Le travail sexuel doit être dépénalisé dans son ensemble (clients, travailleurSEs du sexe, famille et entourage, tierces parties).

Les associations de santé communautaires doivent être soutenues dans leur travail et leur financement doit être assuré.

La PREP est un outil intéressant pour les personnes refusant ou n’utilisant pas de préservatifs. La grande majorité des travailleurSEs du sexe souhaitant utiliser les préservatifs, nous ne pensons pas que la PREP soit pour l’instant recommandable à touTEs les travailleurSEs du sexe.

En complément du préservatif, la PREP peut rassurer les travailleurSEs du sexe en cas de rupture de celui-ci. Mais la PREP ne protégeant pas des IST autres que le VIH, ni d’une grossesse : l’usage du préservatif reste plus que nécessaire.

Un traitement quotidien non choisi serait trop lourd et inefficace du fait d’une mauvaise observance. Ce programme doit donc toujours rester sur la base du volontariat, et ne jamais devenir obligatoire pour les travailleurSEs du sexe.

La PREP doit rester un choix personnel et un complément à l’outil déjà existant du préservatif. Afin que les travailleurSEs du sexe conservent le choix de leur prévention, il ne faut pas que la PREP devienne la seule option possible du fait d’un abandon généralisé du préservatif. C’est une vraie crainte (que nous espérons infondée), mais qui doit être prise en compte dans les futures campagnes de prévention.

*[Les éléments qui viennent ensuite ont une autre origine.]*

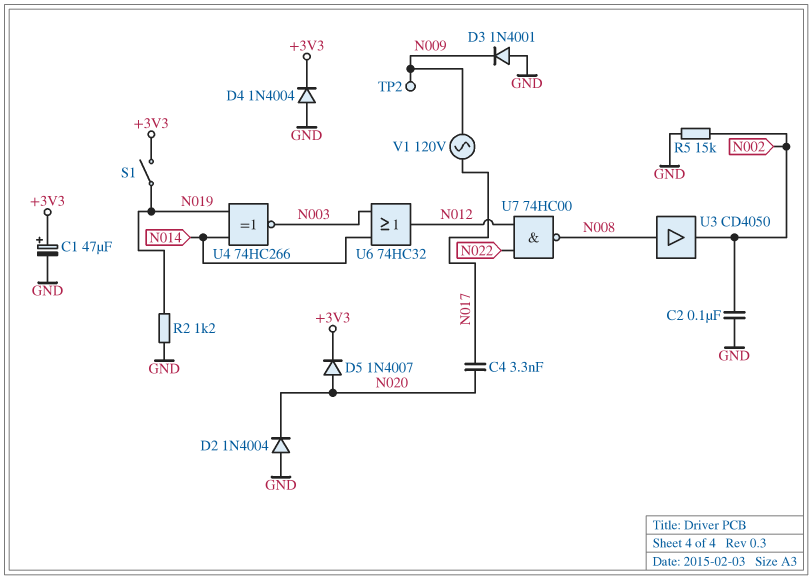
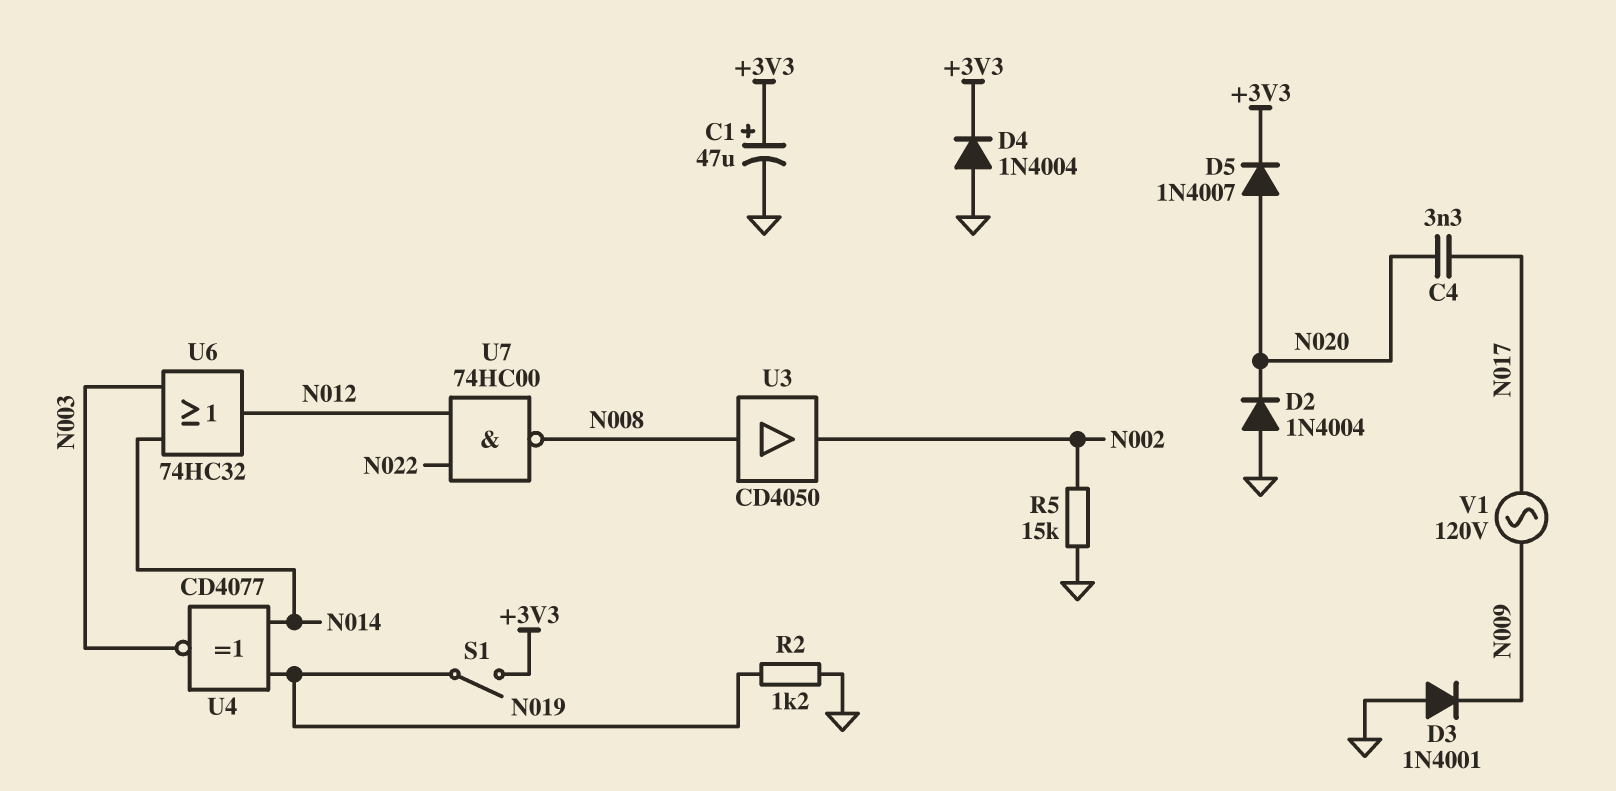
C2: 100nF (GND, N002) -> none
TP2: test point (N009) -> none
U4: XNOR 74HC266 (in N014, in N019, out N003) -> XNOR CD4077 (in N014, in N019, out N003)

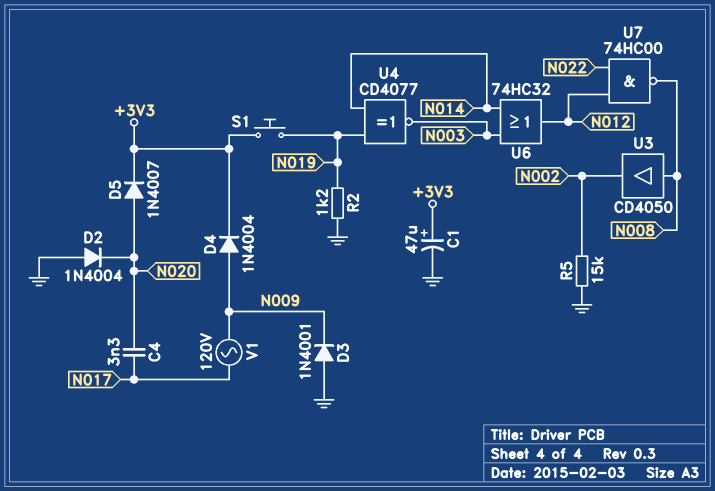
D4: diode 1N4004 (A GND, K +3V3) -> diode 1N4004 (A N009, K +3V3)
S1: switch (+3V3, N019) -> button (+3V3, N019)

Si la PREP peut être proposée aux travailleurSEs du sexe qui ont déjà des rapports sexuels sans préservatifs ou en complément du préservatif, les clients doivent être incités à l’utilisation des préservatifs afin de ne pas pénaliser les travailleurSEs du sexe très majoritaires qui préfèrent cet outil de prévention. Des campagnes de prévention doivent être menées en direction des clients pour le port du préservatif afin de ne pas créer une pression négative contre l’usage de ceux-ci, et pour que la PREP reste un choix non contraint économiquement.

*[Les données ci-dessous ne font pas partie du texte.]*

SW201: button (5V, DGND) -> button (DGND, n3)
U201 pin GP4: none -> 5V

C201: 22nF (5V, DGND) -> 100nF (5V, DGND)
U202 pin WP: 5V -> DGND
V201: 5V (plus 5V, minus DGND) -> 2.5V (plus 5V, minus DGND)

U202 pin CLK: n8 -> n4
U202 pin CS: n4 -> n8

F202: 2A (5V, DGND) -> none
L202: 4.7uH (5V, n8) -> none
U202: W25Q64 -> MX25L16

La PREP doit être accessible gratuitement tout comme les préservatifs et les gels, et délivrée avec un accompagnement médical afin d’être correctement informé et évaluer de possibles contre-indications.

Les travailleurSEs du sexe intérésséEs par la PREP doivent être correctement informéEs des risques qu’elles et ils encourent concernant les autres IST. Ils et elles doivent être correctement informéEs sur la bonne prise et observance de ce médicament notamment sur les délais d’attente à observer avant un rapport sexuel.

Les travailleurSEs du sexe suivant la PREP doivent avoir accès à un bon suivi de soins de santé et une offre adéquate de dépistage ainsi que la fourniture gratuite de préservatifs lorsqu’ils/elles prennent la PREP en complément de ceux-ci.